Review: The author introduces himself by describing his Rhode Island boyhood conversion -- from his BB gun to his brother's telescope. He then proceeds to bring the reader along on a rather incredible journey, observing the patterns of feast and flight of the curious migratory shorebird known as the red knot. The annual junket of sorts traces from the southern reaches of South America to the northern reaches of North America, and is nicely summarized in these words:

"Patagonia and the Canadian archipelago are the antipodes of the cycle, but neither is truly end or beginning. In both locations summer briefly holds a tenuous grasp within the looming shadow of near-perpetual winter, but the knots never experience real winter at any latitude. They always stay just one flight ahead of the nether parts of the calendar, alighting only when and where the larder is full, living out their lives in perpetual spring and summer." (p 115)

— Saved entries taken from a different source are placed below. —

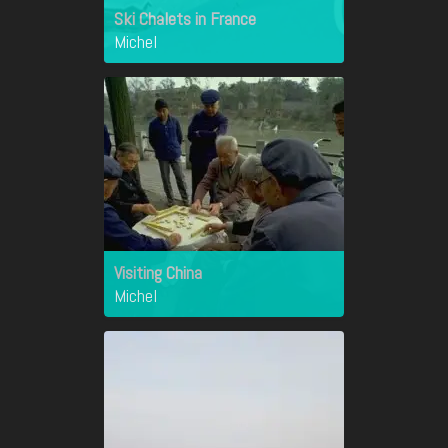
Ski Chalets in France
Michel
Visiting China
Michel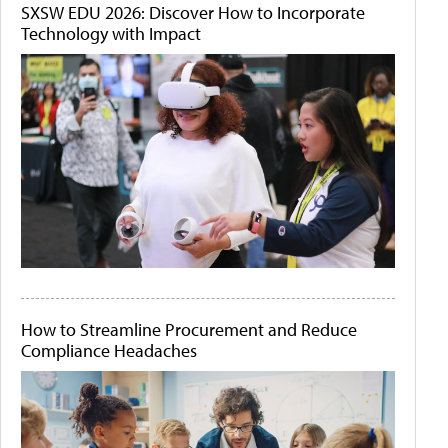
SXSW EDU 2026: Discover How to Incorporate
Technology with Impact
How to Streamline Procurement and Reduce
Compliance Headaches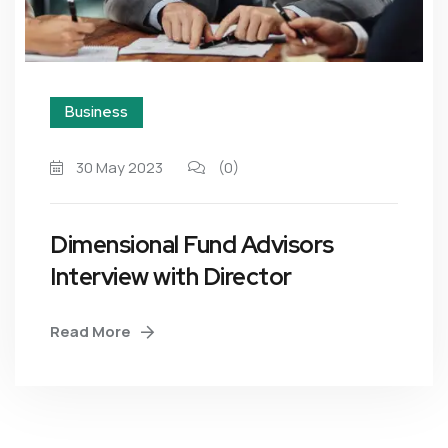
Business
30 May 2023
(0)
Dimensional Fund Advisors
Interview with Director
Read More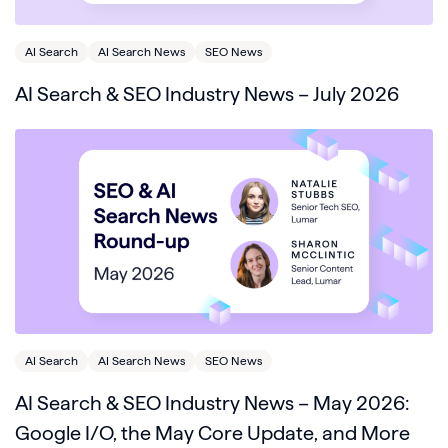
AI Search
AI Search News
SEO News
AI Search & SEO Industry News – July 2026
AI Search
AI Search News
SEO News
AI Search & SEO Industry News – May 2026:
Google I/O, the May Core Update, and More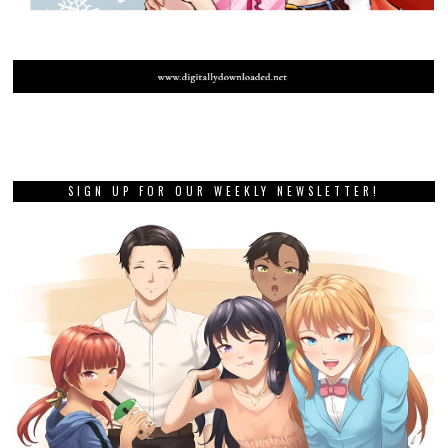
SIGN UP FOR OUR WEEKLY NEWSLETTER!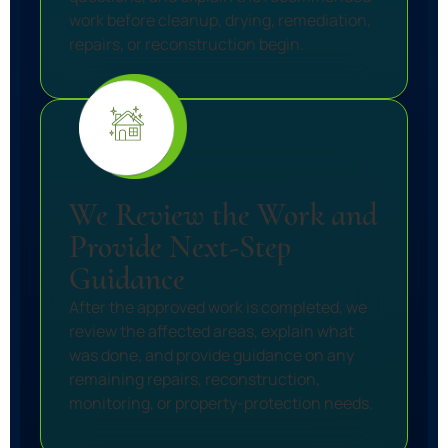
work before cleanup, drying, remediation,
repairs, or reconstruction begin.
We Review the Work and
Provide Next-Step
Guidance
After the approved work is completed, we
review the affected areas, explain what
was done, and provide guidance on any
remaining repairs, reconstruction,
monitoring, or property-protection needs.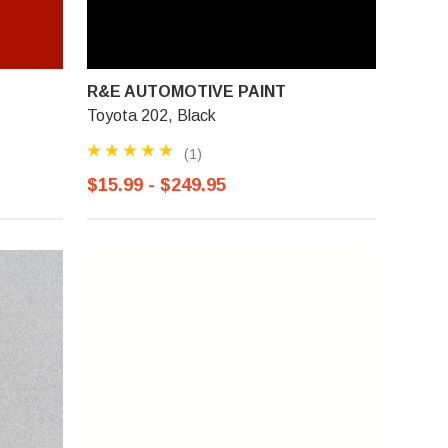
R&E AUTOMOTIVE PAINT
Toyota 202, Black
(1)
$15.99 - $249.95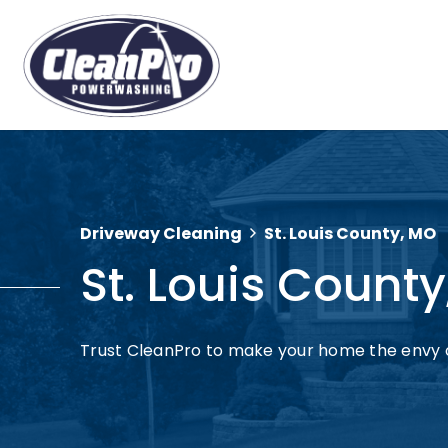
Driveway Cleaning
St. Louis County, MO
St. Louis Count
Trust CleanPro to make your home the envy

My usual science reading tends decidedly to physics, which is often thought of as "hard science." In physics, the unknowns lead us toward the deepest philosophical inquiries of human wondering (like "what is reality?"), but the mysteries of animal biology seem rather closer at hand (although this depends, of course, on the observer/ questioner). Ornithologist Brian Harrington observes and speculates, counts and calculates, and often arrives at questions whose answers are essentially mysteries: "No one quite understands . . ." and, "we have very little idea . . ." he muses. At every level, nature gently resists our hopeful desire to oversimplify it. Our story here, of the red knots' travels, is told in five chapters. The last chapter [6] considers conservation issues; what can be done and what is being done to preserve critical coastal areas and other wetlands important to migratory birds. The book includes many photographs, which are interesting in their own right, but also illustrate the text. This is a fairly quick read and an interesting one.